The boys were about this age...
(unrelated vacation photo).
Kerry went out of town for the weekend and Grampa Grasshopper came over to help out with some kind of electrical project. The boys were engrossed in a documentary from the library, (either about the Challenger disaster or maybe about explosions, I don't remember), and I was trying to cook a pizza.
And it was taking forever.
When I finally realized that the electric oven wasn't working properly.
In fact, it was on fire.
Or something like it. The heating element was burning like a sparkler on the 4th of July. So I very calmly turned the oven off.
To no effect.

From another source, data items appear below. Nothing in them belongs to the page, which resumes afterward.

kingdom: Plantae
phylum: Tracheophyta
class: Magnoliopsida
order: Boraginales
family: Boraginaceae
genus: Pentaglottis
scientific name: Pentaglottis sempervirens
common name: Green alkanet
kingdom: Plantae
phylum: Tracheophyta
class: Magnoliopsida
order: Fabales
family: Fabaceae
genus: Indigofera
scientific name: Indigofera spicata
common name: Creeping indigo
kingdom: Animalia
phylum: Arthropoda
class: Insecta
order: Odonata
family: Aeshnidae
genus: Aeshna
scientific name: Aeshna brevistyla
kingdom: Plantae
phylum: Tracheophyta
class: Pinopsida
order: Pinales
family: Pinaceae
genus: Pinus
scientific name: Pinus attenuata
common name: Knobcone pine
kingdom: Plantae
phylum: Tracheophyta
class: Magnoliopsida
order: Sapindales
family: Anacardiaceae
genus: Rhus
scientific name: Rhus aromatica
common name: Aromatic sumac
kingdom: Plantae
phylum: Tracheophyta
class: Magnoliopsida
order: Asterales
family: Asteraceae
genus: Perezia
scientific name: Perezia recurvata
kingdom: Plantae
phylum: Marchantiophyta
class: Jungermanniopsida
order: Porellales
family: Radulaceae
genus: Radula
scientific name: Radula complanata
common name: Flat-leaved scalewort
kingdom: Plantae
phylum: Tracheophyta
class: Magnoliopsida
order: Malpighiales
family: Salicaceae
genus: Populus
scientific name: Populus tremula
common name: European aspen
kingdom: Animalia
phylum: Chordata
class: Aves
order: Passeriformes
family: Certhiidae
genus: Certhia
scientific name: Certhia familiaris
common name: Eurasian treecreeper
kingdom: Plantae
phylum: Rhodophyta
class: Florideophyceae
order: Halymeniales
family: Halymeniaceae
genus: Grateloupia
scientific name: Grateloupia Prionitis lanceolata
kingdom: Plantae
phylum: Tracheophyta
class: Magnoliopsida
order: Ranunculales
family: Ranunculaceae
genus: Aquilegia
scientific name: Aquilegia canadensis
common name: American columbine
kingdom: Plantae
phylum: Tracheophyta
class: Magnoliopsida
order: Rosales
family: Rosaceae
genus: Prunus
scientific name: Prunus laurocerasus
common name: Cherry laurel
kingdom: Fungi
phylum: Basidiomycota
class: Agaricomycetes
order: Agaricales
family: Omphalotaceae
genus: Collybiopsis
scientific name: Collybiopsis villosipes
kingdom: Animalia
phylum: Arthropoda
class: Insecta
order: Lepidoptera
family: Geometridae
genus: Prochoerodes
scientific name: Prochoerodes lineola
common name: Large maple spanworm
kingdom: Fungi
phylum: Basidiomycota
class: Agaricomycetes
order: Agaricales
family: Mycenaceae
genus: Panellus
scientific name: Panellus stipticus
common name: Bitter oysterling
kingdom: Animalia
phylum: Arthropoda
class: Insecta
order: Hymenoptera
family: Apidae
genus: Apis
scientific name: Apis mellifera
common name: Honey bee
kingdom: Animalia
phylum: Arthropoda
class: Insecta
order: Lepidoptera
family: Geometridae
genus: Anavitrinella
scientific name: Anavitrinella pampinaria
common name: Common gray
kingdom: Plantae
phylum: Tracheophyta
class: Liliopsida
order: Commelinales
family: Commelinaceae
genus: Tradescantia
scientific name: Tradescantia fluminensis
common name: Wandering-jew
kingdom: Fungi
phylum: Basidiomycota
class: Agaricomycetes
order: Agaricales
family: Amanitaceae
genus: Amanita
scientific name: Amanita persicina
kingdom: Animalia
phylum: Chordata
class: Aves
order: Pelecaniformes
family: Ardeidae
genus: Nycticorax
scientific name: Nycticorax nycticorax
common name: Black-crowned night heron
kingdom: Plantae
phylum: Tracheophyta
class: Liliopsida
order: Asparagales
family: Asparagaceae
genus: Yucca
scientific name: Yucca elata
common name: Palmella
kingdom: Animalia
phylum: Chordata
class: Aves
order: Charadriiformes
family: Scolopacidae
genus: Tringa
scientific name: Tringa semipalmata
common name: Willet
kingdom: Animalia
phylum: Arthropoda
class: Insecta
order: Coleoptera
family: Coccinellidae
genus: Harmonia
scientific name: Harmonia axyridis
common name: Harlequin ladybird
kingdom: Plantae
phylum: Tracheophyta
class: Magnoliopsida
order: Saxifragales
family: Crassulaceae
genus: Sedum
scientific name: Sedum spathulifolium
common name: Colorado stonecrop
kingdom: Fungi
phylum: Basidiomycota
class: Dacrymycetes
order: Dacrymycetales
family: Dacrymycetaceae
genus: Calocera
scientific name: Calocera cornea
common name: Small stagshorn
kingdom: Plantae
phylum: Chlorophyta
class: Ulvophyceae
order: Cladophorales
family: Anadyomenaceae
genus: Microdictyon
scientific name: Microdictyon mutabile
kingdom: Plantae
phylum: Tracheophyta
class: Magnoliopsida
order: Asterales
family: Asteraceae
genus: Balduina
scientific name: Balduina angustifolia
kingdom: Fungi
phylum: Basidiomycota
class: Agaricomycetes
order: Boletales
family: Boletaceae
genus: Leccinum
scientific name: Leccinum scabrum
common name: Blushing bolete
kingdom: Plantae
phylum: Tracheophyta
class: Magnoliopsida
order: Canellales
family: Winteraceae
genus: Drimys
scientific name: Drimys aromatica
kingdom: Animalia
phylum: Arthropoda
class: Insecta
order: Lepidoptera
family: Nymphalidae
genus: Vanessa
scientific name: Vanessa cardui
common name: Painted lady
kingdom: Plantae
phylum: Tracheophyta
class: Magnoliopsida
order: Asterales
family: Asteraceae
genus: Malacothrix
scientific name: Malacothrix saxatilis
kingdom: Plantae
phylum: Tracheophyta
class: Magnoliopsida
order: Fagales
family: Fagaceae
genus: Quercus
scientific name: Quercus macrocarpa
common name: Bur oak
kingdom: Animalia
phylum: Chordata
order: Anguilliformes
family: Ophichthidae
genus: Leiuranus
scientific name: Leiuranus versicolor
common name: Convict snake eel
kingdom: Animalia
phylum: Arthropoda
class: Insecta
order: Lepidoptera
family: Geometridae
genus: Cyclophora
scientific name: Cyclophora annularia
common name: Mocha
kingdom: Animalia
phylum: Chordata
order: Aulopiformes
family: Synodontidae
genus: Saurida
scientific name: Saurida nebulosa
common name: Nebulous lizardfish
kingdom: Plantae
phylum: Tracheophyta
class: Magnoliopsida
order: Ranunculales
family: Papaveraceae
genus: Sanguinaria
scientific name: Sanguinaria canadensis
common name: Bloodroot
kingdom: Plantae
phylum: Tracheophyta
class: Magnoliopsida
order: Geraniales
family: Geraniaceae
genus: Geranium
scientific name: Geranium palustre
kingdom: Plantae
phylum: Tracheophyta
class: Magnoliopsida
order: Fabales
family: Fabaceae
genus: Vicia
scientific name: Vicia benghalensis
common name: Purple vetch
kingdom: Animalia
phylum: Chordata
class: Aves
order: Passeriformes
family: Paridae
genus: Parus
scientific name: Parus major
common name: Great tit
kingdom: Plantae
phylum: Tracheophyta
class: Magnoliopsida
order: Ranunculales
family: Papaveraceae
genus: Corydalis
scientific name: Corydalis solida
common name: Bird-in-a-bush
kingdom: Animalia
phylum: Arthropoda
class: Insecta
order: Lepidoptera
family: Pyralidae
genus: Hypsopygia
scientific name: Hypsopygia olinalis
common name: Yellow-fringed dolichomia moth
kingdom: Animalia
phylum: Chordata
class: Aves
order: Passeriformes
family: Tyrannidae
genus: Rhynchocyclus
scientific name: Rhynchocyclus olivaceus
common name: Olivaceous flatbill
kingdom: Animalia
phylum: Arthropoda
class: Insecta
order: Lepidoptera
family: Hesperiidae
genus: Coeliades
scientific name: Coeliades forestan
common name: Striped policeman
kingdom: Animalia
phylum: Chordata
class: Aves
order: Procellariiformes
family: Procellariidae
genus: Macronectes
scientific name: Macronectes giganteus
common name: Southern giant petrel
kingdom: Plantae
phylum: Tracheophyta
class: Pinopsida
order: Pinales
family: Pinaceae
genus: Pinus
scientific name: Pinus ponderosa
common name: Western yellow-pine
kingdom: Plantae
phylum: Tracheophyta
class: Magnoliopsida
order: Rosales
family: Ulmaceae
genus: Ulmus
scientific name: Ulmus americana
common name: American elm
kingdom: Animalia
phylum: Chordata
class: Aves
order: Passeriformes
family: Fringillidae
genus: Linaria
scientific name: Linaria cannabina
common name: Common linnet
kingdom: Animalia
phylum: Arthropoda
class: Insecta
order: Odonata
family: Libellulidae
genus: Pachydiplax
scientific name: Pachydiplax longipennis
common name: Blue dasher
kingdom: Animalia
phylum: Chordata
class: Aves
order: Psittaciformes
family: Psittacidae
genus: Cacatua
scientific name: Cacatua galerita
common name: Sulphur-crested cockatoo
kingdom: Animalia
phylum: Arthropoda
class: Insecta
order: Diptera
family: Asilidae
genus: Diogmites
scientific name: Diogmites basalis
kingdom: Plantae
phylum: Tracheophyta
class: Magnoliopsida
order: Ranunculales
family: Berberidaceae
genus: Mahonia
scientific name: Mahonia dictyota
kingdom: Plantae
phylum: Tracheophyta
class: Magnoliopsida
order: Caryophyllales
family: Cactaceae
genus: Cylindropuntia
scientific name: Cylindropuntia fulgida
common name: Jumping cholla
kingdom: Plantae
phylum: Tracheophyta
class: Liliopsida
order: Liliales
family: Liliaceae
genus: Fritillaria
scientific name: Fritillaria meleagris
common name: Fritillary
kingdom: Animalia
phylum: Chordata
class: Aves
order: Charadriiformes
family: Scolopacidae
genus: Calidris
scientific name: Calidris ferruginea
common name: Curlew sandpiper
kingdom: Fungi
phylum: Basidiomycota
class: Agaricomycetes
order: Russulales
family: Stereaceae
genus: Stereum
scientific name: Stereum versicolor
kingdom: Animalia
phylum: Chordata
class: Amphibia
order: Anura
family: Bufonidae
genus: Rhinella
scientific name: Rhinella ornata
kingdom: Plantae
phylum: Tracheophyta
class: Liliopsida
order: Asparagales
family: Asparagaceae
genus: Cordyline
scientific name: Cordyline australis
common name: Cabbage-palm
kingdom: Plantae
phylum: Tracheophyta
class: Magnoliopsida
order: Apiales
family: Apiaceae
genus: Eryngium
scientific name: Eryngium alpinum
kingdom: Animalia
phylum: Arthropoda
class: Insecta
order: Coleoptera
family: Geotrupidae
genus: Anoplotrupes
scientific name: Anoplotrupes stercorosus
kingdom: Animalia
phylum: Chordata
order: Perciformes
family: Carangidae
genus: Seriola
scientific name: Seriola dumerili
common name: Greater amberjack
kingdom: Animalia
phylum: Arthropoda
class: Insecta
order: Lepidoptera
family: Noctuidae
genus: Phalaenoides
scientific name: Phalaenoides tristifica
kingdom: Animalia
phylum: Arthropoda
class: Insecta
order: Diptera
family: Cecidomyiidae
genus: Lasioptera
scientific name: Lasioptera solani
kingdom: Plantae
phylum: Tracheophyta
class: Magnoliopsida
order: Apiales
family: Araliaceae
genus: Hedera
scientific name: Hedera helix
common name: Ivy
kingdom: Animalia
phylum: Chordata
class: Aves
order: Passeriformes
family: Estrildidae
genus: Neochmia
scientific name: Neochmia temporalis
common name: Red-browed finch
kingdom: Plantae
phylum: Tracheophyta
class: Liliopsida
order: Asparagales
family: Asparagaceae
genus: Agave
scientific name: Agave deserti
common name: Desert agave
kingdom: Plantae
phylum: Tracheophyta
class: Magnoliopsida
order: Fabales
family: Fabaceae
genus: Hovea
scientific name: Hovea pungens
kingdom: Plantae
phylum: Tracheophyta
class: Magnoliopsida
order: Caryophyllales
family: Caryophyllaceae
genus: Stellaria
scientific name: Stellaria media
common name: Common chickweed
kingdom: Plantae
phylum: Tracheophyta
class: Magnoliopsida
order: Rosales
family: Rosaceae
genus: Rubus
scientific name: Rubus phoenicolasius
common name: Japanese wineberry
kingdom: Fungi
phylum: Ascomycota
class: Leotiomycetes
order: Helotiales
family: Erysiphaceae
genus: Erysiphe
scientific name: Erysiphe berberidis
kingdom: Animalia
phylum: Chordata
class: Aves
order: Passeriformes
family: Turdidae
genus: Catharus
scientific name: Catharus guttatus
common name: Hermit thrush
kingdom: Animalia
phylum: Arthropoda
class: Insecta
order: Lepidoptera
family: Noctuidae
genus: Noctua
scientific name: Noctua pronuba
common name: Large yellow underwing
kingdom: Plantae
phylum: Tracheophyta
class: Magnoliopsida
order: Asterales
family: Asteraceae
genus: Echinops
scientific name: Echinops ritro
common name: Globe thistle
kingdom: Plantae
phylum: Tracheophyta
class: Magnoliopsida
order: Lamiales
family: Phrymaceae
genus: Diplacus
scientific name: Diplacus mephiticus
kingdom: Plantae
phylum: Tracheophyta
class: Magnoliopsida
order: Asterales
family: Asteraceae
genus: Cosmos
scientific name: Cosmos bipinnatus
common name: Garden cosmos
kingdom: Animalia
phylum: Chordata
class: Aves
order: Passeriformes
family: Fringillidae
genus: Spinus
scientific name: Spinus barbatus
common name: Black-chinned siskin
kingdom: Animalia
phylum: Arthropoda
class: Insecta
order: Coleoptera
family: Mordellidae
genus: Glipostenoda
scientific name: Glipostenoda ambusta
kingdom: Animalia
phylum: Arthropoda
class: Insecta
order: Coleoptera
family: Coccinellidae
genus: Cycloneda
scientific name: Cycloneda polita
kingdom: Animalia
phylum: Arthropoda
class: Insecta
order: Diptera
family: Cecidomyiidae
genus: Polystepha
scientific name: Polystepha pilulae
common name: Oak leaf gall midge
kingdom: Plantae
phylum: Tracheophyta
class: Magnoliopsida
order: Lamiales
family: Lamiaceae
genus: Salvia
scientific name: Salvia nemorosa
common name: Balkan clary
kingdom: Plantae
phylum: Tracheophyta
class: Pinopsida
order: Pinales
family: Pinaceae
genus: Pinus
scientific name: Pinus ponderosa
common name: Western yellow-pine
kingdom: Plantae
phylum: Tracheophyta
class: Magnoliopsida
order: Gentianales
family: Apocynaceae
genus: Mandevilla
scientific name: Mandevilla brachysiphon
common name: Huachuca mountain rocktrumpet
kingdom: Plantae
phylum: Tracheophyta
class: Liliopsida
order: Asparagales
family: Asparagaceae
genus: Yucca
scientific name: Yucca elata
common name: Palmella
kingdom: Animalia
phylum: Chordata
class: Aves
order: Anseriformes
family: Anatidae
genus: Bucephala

The sparkler kept burning.
See, we lived in an 80-year-old house with - as Kerry said - "most of it's charm in non-stylistic areas." Meaning, we had one tiny bathroom, doors were hung upside down, you had to duck your head on the stairs, and dropped marbles would roll rapidly to one side or the other of most rooms. And the wiring? The stuff of nightmares. So Kerry had impressed on the boys that if there was ever a fire, just GET OUT.
So we had a fire. Contained. In the oven. I hoped. But I couldn't stop it.
I sent the boys running for Grampa because I - being perfectly logical - had to keep an eye on the fire to make sure it didn't spread. You know, because if I went down to the cellar to the fuse box and stopped watching the fire - which wasn't really a fire - who knew what would happen? And if it wasn't actually a fire, and I sprayed the fire extinguisher into the oven, I'd ruin a perfectly-good-yet-still-uncooked Hawaiian pizza!
Grampa to the rescue. Cutting the power to the oven immediately stopped the fireworks, which were caused by the heating element burning out.
And then I realized.
The boys were GONE.
Oh, they'd made a daring escape from certain doom. I found them out in the driveway, in the dark night, as far away as possible, convinced that the house was about to explode and strategizing about where we were going to live. After the house blew up.
It took a long time to talk them (Wyatt especially) back into the house. That event made quite an impression on Wyatt. So much so that two years later, at school, he produced this.
I think all the swirly dotted lines are supposed to be our escape routes. (Either that or we're all flying paper airplanes, but I'm going with the escape routes.) And I love how he accurately reproduced the sparkler effect in the oven. He even remembered which side of the element was burning.
I'll say this, he has a memory for detail.